__What this task involves__
Locate each line in the items below that contains the string "металла", and copy those lines.

__Dataset items__
Segment Open

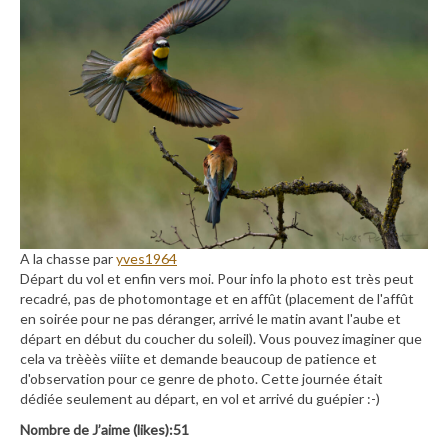
A la chasse par
yves1964
Départ du vol et enfin vers moi. Pour info la photo est très peut
recadré, pas de photomontage et en affût (placement de l'affût
en soirée pour ne pas déranger, arrivé le matin avant l'aube et
départ en début du coucher du soleil). Vous pouvez imaginer que
cela va trèèès viiite et demande beaucoup de patience et
d'observation pour ce genre de photo. Cette journée était
dédiée seulement au départ, en vol et arrivé du guépier :-)
Nombre de J’aime (likes):51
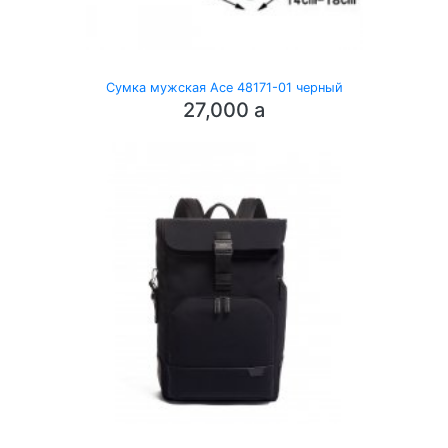
Сумка мужская Ace 48171-01 черный
27,000
a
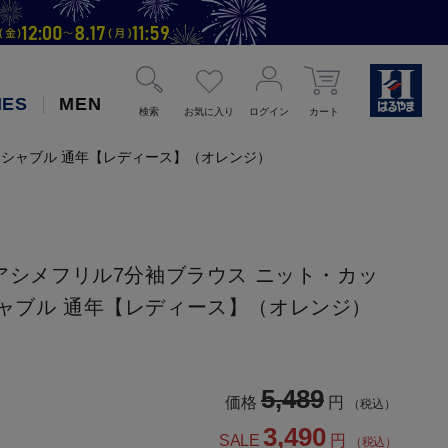
IES
MEN
検索
お気に入り
ログイン
カート
ォッシャブル 通年【レディース】（オレンジ）
ンアシメフリル7分袖ブラウス ニット・カッ
シャブル 通年【レディース】（オレンジ）
5,489
価格
円
（税込）
3,490
SALE
円
（税込）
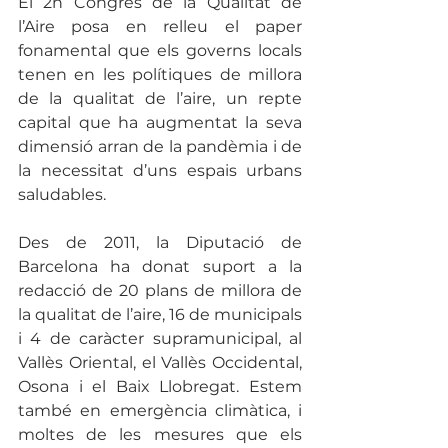
El 2n Congrés de la Qualitat de 
l’Aire posa en relleu el paper 
fonamental que els governs locals 
tenen en les polítiques de millora 
de la qualitat de l’aire, un repte 
capital que ha augmentat la seva 
dimensió arran de la pandèmia i de 
la necessitat d’uns espais urbans 
saludables. 
Des de 2011, la Diputació de 
Barcelona ha donat suport a la 
redacció de 20 plans de millora de 
la qualitat de l’aire, 16 de municipals 
i 4 de caràcter supramunicipal, al 
Vallès Oriental, el Vallès Occidental, 
Osona i el Baix Llobregat. Estem 
també en emergència climàtica, i 
moltes de les mesures que els 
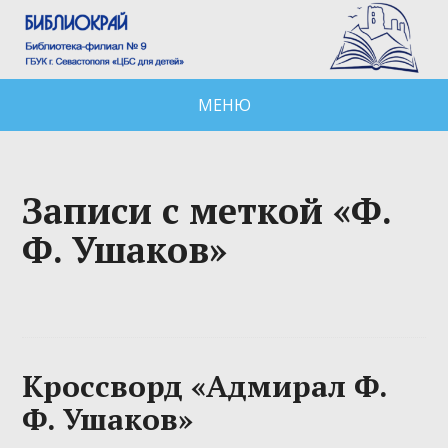
МЕНЮ
Записи с меткой «Ф.
Ф. Ушаков»
Кроссворд «Адмирал Ф.
Ф. Ушаков»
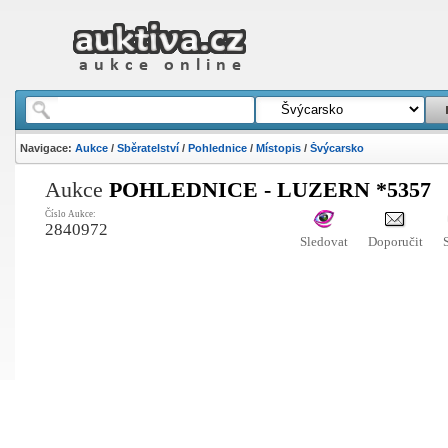
Navigace:
Aukce
/
Sběratelství
/
Pohlednice
/
Místopis
/
Švýcarsko
Aukce
POHLEDNICE - LUZERN *5357
Číslo Aukce:
2840972
Sledovat
Doporučit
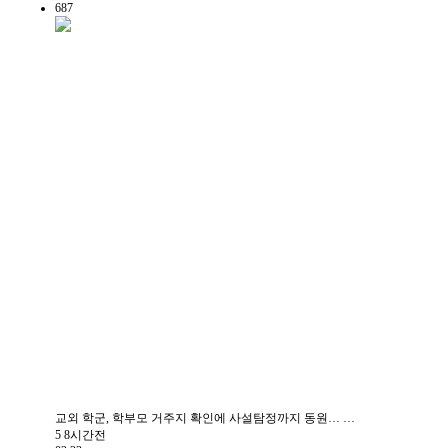
687
교외 학군, 학부모 거주지 확인에 사설탐정까지 동원… …
5
8시간전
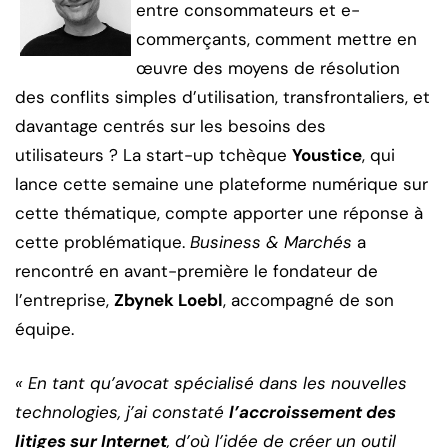
entre consommateurs et e-
commerçants, comment mettre en
œuvre des moyens de résolution
des conflits simples d’utilisation, transfrontaliers, et
davantage centrés sur les besoins des
utilisateurs ? La start-up tchèque
Youstice
, qui
lance cette semaine une plateforme numérique sur
cette thématique, compte apporter une réponse à
cette problématique.
Business & Marchés
a
rencontré en avant-première le fondateur de
l’entreprise,
Zbynek Loebl
, accompagné de son
équipe.
« En tant qu’avocat spécialisé dans les nouvelles
technologies, j’ai constaté
l’accroissement des
litiges sur Internet
, d’où l’idée de créer un outil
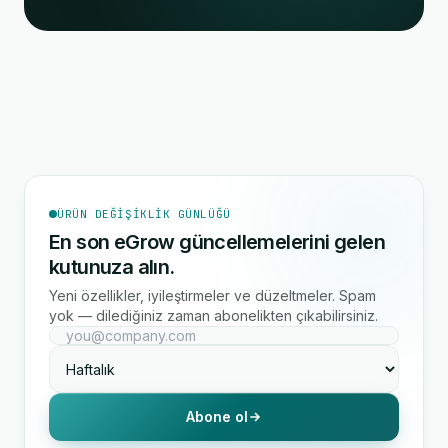
ÜRÜN DEĞIŞIKLIK GÜNLÜĞÜ
En son eGrow güncellemelerini gelen
kutunuza alın.
Yeni özellikler, iyileştirmeler ve düzeltmeler. Spam
yok — dilediğiniz zaman abonelikten çıkabilirsiniz.
Abone ol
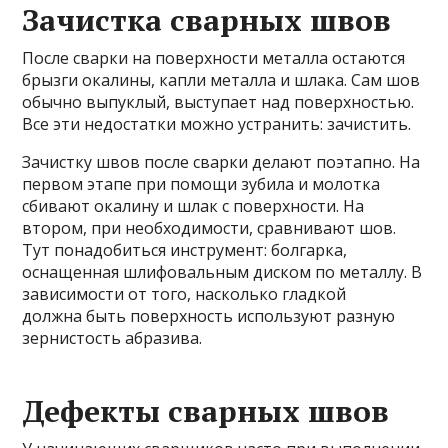
Зачистка сварных швов
После сварки на поверхности металла остаются
брызги окалины, капли металла и шлака. Сам шов
обычно выпуклый, выступает над поверхностью.
Все эти недостатки можно устранить: зачистить.
Зачистку швов после сварки делают поэтапно. На
первом этапе при помощи зубила и молотка
сбивают окалину и шлак с поверхности. На
втором, при необходимости, сравнивают шов.
Тут понадобиться инструмент: болгарка,
оснащенная шлифовальным диском по металлу. В
зависимости от того, насколько гладкой
должна быть поверхность используют разную
зернистость абразива.
Дефекты сварных швов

Segment Closed

__Task output__
После сварки на поверхности металла остаются
брызги окалины, капли металла и шлака. Сам шов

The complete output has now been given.